▶ Task instructions
Copy out the rows below word for word, from the first line through the line that contains "juoksusuoralla. Lajeina pituus ja 3-loikka".

▶ Extracted material
_ _ _ _ _
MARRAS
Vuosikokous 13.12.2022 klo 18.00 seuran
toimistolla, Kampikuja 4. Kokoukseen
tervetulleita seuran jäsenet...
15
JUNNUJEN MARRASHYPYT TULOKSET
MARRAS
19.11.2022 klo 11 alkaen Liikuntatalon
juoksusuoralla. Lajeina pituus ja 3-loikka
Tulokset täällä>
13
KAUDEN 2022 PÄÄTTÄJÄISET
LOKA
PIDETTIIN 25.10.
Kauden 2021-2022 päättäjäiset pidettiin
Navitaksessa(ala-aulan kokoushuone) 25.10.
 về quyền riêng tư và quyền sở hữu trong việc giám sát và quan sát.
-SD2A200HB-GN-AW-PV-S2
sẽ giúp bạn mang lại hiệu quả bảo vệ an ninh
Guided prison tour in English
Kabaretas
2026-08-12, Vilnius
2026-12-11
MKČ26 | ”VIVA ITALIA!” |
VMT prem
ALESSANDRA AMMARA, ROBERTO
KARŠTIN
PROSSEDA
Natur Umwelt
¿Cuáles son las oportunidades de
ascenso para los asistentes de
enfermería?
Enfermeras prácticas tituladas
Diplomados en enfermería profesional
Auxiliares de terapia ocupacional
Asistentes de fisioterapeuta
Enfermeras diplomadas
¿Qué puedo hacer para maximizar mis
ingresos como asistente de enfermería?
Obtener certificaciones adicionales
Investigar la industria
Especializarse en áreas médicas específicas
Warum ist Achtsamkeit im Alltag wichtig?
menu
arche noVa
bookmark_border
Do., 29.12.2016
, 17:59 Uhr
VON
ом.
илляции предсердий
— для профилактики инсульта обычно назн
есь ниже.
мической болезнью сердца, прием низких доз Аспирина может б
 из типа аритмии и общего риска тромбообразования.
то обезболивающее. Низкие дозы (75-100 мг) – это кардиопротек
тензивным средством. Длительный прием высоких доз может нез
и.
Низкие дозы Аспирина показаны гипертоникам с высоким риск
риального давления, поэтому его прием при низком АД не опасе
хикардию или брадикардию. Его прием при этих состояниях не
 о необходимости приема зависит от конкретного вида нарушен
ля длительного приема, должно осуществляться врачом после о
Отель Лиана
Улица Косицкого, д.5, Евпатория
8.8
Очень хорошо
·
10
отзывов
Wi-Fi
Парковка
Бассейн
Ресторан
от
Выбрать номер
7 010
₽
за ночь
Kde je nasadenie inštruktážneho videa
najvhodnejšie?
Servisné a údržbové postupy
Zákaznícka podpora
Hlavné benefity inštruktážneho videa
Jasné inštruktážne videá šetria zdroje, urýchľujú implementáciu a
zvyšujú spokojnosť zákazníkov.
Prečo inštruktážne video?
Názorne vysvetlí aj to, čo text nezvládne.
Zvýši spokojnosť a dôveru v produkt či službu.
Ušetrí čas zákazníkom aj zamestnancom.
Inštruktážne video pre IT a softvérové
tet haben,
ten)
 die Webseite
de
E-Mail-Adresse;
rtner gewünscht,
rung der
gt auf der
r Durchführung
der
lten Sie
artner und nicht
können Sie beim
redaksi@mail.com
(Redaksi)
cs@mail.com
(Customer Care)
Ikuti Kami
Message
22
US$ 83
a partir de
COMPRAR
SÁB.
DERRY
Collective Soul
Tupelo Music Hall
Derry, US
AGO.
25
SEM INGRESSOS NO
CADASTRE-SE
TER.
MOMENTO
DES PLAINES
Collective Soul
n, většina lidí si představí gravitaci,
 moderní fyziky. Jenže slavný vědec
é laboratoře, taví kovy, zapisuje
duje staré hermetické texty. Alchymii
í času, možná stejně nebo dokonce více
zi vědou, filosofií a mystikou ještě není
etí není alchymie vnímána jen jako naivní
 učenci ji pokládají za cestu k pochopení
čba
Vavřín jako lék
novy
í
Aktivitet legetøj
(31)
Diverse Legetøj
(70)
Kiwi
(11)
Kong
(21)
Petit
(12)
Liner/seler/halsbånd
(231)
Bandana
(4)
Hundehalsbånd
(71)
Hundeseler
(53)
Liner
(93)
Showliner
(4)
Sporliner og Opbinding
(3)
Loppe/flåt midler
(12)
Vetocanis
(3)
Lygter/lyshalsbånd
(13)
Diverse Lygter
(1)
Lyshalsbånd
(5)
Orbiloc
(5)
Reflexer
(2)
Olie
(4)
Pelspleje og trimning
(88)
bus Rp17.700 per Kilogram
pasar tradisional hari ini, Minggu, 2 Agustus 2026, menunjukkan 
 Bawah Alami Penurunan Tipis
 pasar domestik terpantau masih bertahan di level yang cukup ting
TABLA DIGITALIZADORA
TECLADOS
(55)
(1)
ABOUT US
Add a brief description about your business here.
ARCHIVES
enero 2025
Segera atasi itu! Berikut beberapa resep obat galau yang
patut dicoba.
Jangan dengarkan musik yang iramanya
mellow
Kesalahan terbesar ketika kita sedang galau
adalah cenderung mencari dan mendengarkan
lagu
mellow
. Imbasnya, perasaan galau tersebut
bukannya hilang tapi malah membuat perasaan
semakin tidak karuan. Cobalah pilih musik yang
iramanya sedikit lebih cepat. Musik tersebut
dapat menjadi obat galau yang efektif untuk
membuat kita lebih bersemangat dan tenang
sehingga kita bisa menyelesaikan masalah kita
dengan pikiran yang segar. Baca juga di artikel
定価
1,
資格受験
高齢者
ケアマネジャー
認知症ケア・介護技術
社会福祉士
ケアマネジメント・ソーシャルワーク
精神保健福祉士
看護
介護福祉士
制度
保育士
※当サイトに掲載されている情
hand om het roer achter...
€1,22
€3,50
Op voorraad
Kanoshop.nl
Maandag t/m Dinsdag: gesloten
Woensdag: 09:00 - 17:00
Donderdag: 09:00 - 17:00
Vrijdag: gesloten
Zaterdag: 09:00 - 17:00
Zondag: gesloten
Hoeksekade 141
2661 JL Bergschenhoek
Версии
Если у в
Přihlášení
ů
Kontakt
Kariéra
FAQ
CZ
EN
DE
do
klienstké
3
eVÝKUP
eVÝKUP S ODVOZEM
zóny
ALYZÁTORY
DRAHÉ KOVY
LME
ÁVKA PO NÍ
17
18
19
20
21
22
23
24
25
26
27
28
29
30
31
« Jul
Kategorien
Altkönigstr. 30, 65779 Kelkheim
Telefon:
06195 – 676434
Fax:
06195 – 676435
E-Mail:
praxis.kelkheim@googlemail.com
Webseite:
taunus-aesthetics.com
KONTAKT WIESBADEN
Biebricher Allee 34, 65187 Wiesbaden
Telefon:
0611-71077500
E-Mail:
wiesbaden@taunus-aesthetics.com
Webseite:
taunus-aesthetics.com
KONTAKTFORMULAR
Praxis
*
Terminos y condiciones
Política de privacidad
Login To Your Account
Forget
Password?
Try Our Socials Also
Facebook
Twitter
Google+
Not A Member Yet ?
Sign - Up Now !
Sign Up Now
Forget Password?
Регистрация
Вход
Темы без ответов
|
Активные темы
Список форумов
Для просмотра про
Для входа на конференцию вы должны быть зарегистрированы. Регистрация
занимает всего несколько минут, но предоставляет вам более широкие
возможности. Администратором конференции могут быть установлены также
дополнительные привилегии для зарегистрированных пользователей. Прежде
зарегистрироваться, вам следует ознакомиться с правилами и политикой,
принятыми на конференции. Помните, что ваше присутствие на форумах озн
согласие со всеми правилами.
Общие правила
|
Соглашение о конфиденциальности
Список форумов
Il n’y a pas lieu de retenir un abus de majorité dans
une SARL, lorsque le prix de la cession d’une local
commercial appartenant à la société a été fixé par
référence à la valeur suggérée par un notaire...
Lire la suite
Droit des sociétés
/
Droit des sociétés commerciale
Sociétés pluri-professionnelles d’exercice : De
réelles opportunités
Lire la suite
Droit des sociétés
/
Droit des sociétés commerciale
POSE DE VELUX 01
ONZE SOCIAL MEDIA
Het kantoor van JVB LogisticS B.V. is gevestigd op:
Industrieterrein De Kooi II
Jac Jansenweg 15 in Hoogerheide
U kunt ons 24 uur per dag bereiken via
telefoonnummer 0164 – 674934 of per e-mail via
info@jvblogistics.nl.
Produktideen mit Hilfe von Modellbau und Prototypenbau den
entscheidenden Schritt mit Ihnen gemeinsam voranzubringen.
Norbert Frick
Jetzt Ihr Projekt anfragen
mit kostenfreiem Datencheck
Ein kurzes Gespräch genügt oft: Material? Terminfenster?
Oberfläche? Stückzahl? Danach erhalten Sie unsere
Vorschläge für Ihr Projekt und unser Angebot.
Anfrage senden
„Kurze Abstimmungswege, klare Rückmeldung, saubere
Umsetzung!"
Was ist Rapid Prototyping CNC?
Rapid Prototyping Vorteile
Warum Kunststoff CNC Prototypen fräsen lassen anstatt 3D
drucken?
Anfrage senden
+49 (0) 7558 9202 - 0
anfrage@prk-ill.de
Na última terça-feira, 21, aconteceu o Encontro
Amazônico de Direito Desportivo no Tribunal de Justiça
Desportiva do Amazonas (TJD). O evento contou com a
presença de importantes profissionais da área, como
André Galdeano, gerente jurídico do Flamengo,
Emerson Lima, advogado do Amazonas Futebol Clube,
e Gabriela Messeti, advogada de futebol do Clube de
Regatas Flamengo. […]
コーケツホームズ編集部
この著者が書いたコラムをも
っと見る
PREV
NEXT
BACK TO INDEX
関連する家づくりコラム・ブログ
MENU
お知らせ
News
_ _ _ _ _
▶ Written solution
MARRAS
Vuosikokous 13.12.2022 klo 18.00 seuran
toimistolla, Kampikuja 4. Kokoukseen
tervetulleita seuran jäsenet...
15
JUNNUJEN MARRASHYPYT TULOKSET
MARRAS
19.11.2022 klo 11 alkaen Liikuntatalon
juoksusuoralla. Lajeina pituus ja 3-loikka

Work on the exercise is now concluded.